Directions: Retype the passage from the article about AYR, starting with "Founded in 2007, Bonobos" and going on through "its ideal shopper.".

Excerpted text:
__________________________________________________

Parent company Bonobos Inc. is part of a rising category of startups that launch catering to one gender, and then choose to expand by way of selling to the other. Essentially doubling your consumer base makes sense from a numbers perspective, but as companies like One Kings Lane can attest, biting off more than you can chew can be a risky move.

For AYR, it was crucial to create a completely separate brand; there was no interest in creating a "Bonobos for Her." That meant establishing different creative teams, drawing up a different logo, employing different marketing tactics—and selling at a very different price point. While Bonobos is known for well-fitting men's clothing with prices similar to J.Crew, AYR focuses on basics made special, which the company believes its female customers are more likely to invest in, thus the steeper Rag & Bone-like price tag.

A photo posted by AYR (@ayr) on

"It's important for a brand to have its own voice and identity," Winter says. "We wanted to preserve everything that is successful about Bonobos—they have a very specific men's shopping experience and we didn't want to disrupt that. You have to be sensitive to the different audiences. Our male shoppers don't want to feel like they are shopping at a woman's company."

Founded in 2007, Bonobos raised another $55 million in funding earlier this summer. They have a significant fanbase, with nearly half a million Facebook likes. So yes, it would been convenient for AYR to lean on its success and launch under the Bonobos umbrella, but that also would have hurt AYR's chances of reaching its ideal shopper.

__________________________________________________

Measurement reading data:
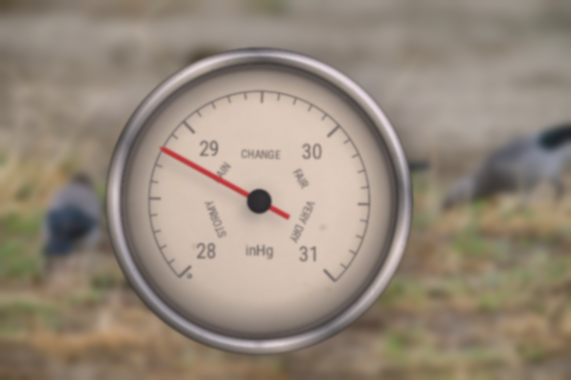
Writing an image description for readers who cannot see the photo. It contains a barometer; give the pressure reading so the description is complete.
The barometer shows 28.8 inHg
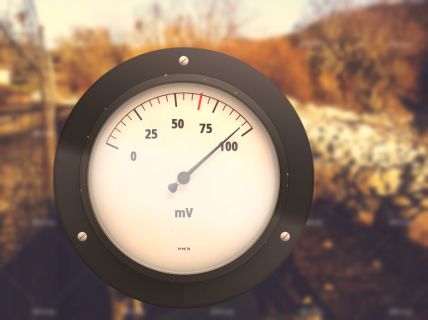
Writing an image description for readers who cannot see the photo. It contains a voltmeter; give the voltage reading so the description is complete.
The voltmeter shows 95 mV
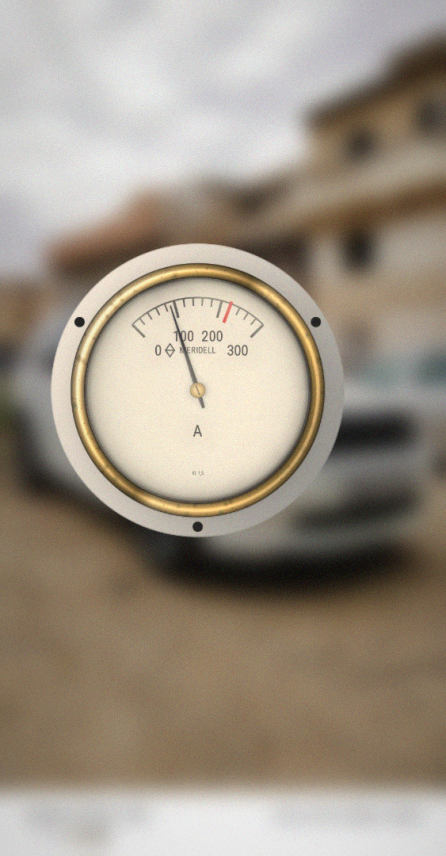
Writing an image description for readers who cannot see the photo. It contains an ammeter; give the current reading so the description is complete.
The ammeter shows 90 A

__________________________________________________

The completed task:
Founded in 2007, Bonobos raised another $55 million in funding earlier this summer. They have a significant fanbase, with nearly half a million Facebook likes. So yes, it would been convenient for AYR to lean on its success and launch under the Bonobos umbrella, but that also would have hurt AYR's chances of reaching its ideal shopper.